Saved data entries

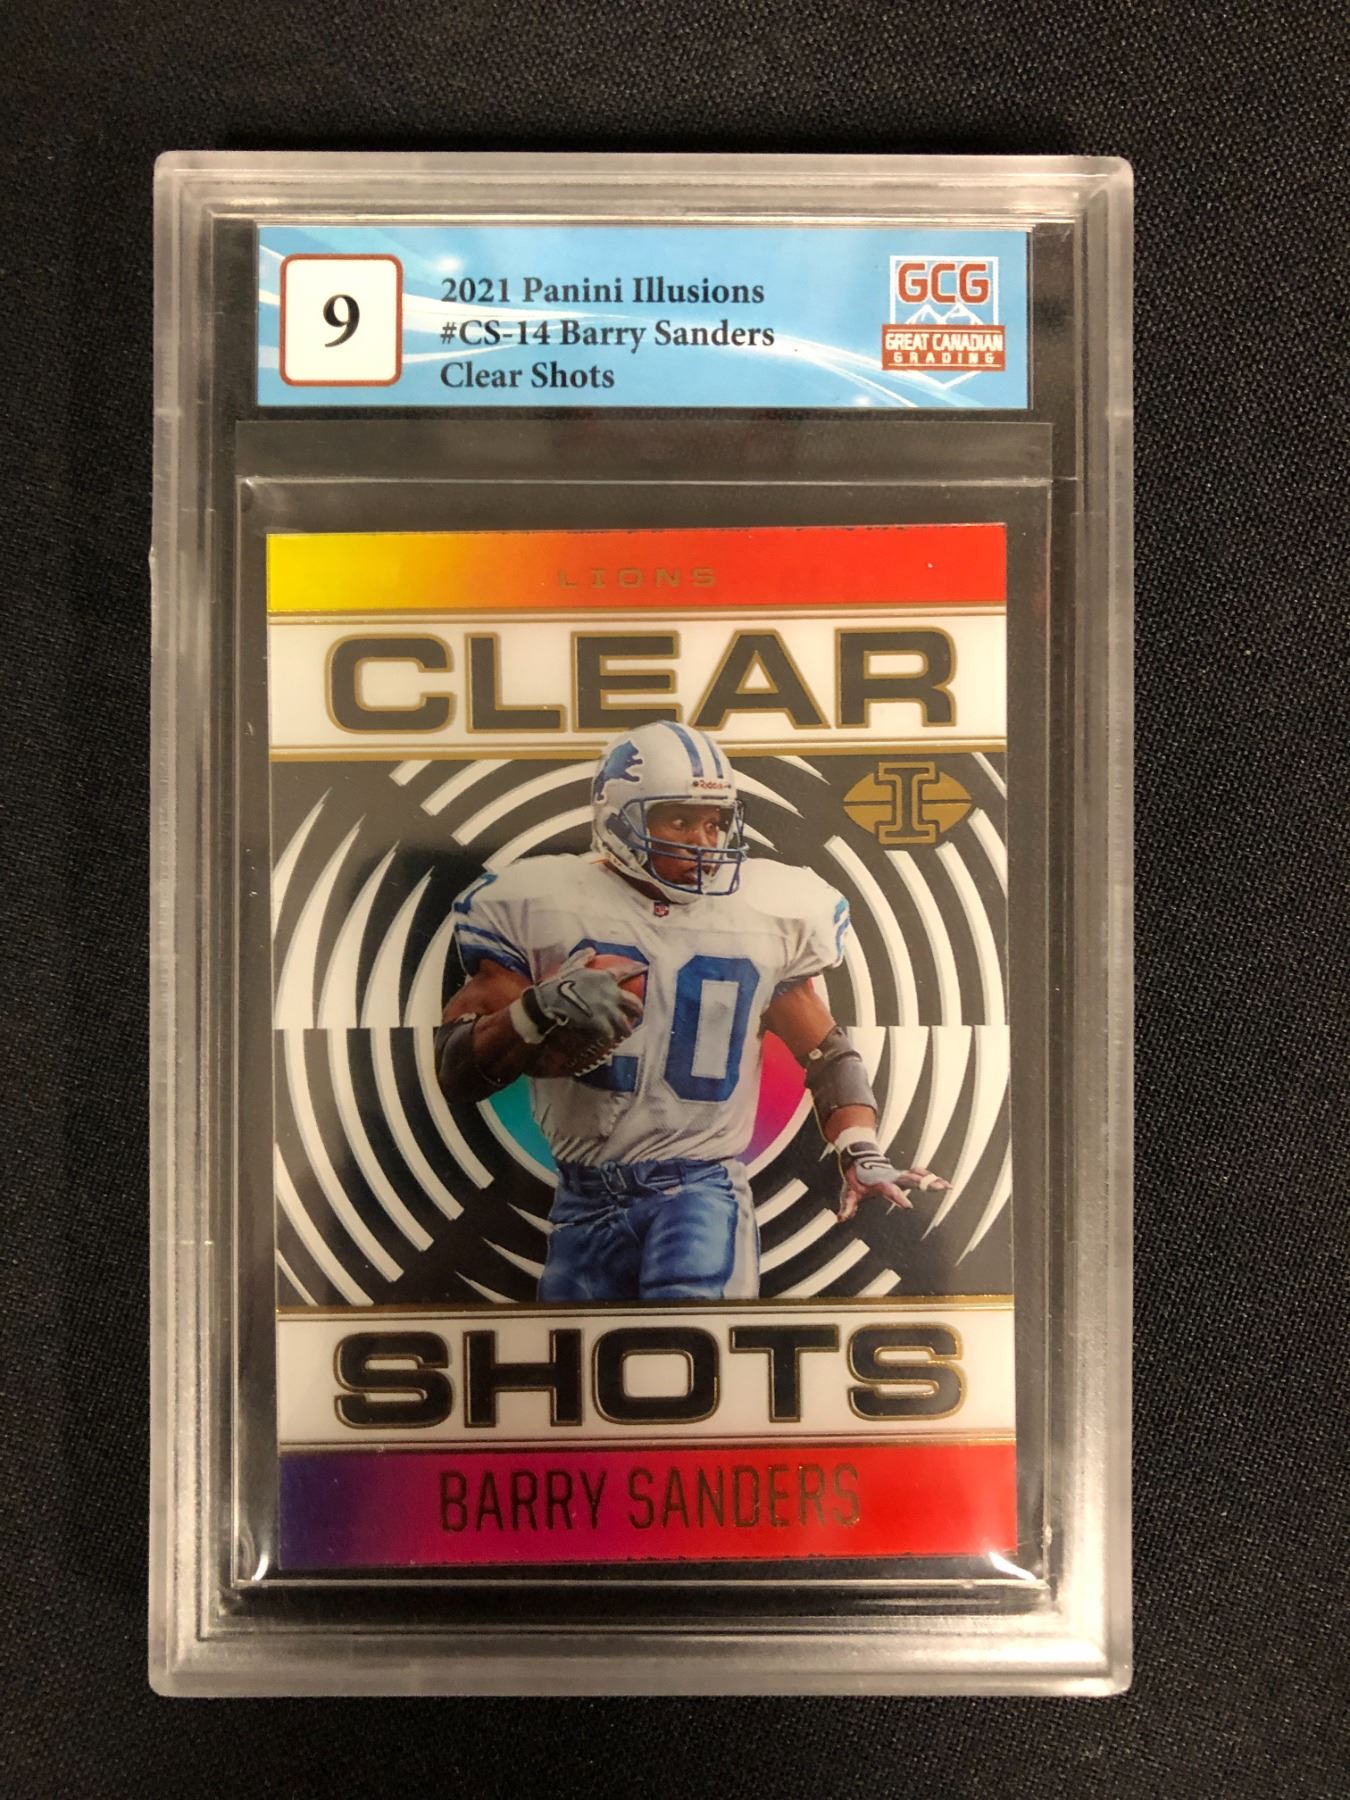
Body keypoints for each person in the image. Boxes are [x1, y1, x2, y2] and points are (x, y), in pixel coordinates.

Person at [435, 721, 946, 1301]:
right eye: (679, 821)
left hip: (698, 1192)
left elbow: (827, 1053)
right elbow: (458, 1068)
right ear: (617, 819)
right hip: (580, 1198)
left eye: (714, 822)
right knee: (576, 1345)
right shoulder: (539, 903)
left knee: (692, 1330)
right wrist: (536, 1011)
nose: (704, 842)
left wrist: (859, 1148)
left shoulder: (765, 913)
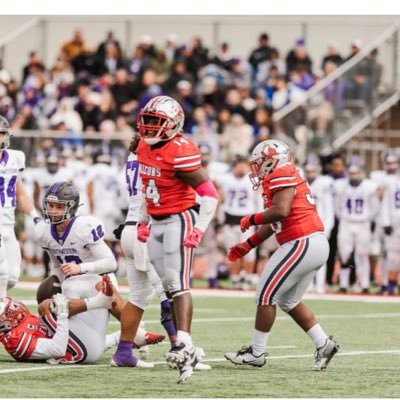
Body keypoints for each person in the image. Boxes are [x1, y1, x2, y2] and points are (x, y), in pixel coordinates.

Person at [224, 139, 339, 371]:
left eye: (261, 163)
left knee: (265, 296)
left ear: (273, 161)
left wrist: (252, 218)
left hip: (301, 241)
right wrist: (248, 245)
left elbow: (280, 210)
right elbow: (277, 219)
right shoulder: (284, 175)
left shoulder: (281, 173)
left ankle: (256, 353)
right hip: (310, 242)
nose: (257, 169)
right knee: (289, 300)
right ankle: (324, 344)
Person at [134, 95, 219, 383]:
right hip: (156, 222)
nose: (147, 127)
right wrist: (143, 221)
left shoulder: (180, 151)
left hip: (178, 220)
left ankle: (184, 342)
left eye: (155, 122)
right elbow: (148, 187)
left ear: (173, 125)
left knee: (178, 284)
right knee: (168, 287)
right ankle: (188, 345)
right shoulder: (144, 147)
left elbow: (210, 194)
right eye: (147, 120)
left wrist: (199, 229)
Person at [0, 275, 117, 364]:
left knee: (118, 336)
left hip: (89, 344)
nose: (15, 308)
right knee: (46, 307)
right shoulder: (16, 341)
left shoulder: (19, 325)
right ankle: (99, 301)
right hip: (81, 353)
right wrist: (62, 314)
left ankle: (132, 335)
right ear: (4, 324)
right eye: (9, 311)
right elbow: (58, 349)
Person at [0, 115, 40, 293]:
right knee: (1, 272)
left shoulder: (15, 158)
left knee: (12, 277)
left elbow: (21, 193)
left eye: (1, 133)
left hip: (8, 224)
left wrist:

▸ **EXERCISE REQUIREMENTS**:
What you give back should be exactly the lines from the top of the data above down to and including the line with "left shoulder: (765, 913)", minus any pictures.

▸ **ANSWER SPACE**:
Body keypoints for each person in the image. Boxes are [x1, y1, x2, y2] and points are (x, y), in pixel coordinates.

Person at [435, 721, 946, 1301]:
right eye: (679, 821)
left hip: (698, 1192)
left elbow: (827, 1053)
right elbow: (458, 1068)
right ear: (617, 819)
right hip: (580, 1198)
left eye: (714, 822)
right knee: (576, 1345)
right shoulder: (539, 903)
left knee: (692, 1330)
right wrist: (536, 1011)
nose: (704, 842)
left wrist: (859, 1148)
left shoulder: (765, 913)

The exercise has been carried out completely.